En effet, rien ne permet d'interdire à un homme politique qui en a
les moyens, d'aller espionner un « opposant » et rien ne
permet d'affirmer que le régime ne changera pas. Cette loi est
dangereuse, car dans le droit fil de la Constitution de la Véme
République, elle élargit encore les pouvoirs de
l'exécutif.
La
séparation des pouvoirs, exécutif, législatif et judiciaire, est
un principe démocratique fondamental que la Constitution de 1958
confisque aussi bien au parlement qu'au peuple. Notre nation qui déjà
malade d'un excès de domination de l'exécutif a, au contraire,
besoin de rééquilibrer les pouvoirs de ses institutions. Les
décisions de surveillance des citoyens, qui peuvent effectivement
dans certain cas être légitimes, doivent être laissées à
l'appréciation et sous le contrôle du pouvoir judiciaire.
Dans
le cas contraire, notre pays glisse, sans s'en apercevoir, vers le
totalitarisme où tous les pouvoirs sont concentrés en un seul lieu
et dans une seule main.
Jean-Claude Vitran et Jean-Pierre Dacheux
1 http://www.senat.fr/petite-loi-ameli/2013-2014/196.html
2 Jean-Jacques HYEST n'est d'aiilleurs pas à un paradoxe près. il a affirmé en octobre 2013 : "Libertés
publiques et sécurité vont de pair. Je ne souhaite pas que notre
pays vote, un jour, un Patriot Act",
(Le Patriot Act est une loi d'exception des USA votée à la suite
des événement du 11 septembre 2001) pour se contredire il y a
quelques jours : "Les
associations n'ont rien compris, franchement" et
en définitive voter contre la loi.
3 La Commission nationale de contrôle des interceptions de sécurité est composée d'un Président, d'un Délégué général et seulement de deux membres : J.J. Hyest, sénateur UMP, et J.J. Urvoas, député PS.

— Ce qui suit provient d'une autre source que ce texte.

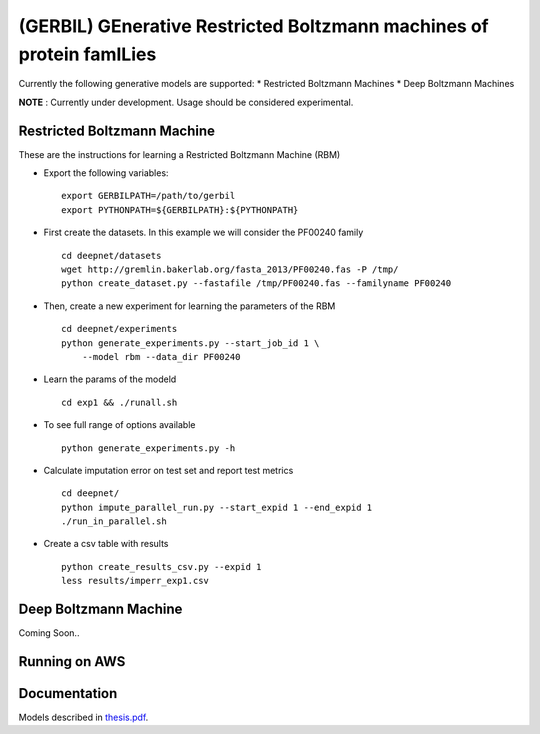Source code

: (GERBIL) GEnerative Restricted Boltzmann machines of protein famILies
=====================================================================


Currently the following generative models are supported:
* Restricted Boltzmann Machines
* Deep Boltzmann Machines

**NOTE** : Currently under development. Usage should be considered experimental.

Restricted Boltzmann Machine
----------------------------
These are the instructions for learning a Restricted Boltzmann Machine (RBM)

* Export the following variables::
    
    export GERBILPATH=/path/to/gerbil
    export PYTHONPATH=${GERBILPATH}:${PYTHONPATH}

* First create the datasets. In this example we will consider the PF00240 family ::

    cd deepnet/datasets
    wget http://gremlin.bakerlab.org/fasta_2013/PF00240.fas -P /tmp/
    python create_dataset.py --fastafile /tmp/PF00240.fas --familyname PF00240

* Then, create a new experiment for learning the parameters of the RBM  ::
    
    cd deepnet/experiments
    python generate_experiments.py --start_job_id 1 \
        --model rbm --data_dir PF00240

* Learn the params of the modeld ::
    
    cd exp1 && ./runall.sh    

* To see full range of options available ::
    
    python generate_experiments.py -h

* Calculate imputation error on test set and report test metrics ::

    cd deepnet/
    python impute_parallel_run.py --start_expid 1 --end_expid 1
    ./run_in_parallel.sh 

* Create a csv table with results ::

    python create_results_csv.py --expid 1
    less results/imperr_exp1.csv

Deep Boltzmann Machine
----------------------
Coming Soon..

Running on AWS
--------------


Documentation
-------------
Models described in `thesis.pdf`_.

.. _thesis.pdf: https://www.cs.cmu.edu/thesis/thesis.pdf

http://lannuaire.service-public.fr/services_nationaux/autorite-administrative-independante_172128.html
Post-scriptum :
J.J Urvoas, député PS, défend la position du gouvernement
dans un communiqué paru sur son blog1,
il affirme : " Les craintes d’une atteinte aux libertés
individuelles sont compréhensibles mais elles paraissent peu
légitimes quand elles proviennent d’organismes, de personnalités
ou de groupes d’influence qui ne servent que des intérêts privés.
"
Non, M. Urvoas, il ne s'agit pas de la défense d'intérêts privés, mais de celle de la démocratie ; quand l'exécutif surveille l'exécutif, la démocratie n'existe plus.
Non, M. Urvoas, il ne s'agit pas de la défense d'intérêts privés, mais de celle de la démocratie ; quand l'exécutif surveille l'exécutif, la démocratie n'existe plus.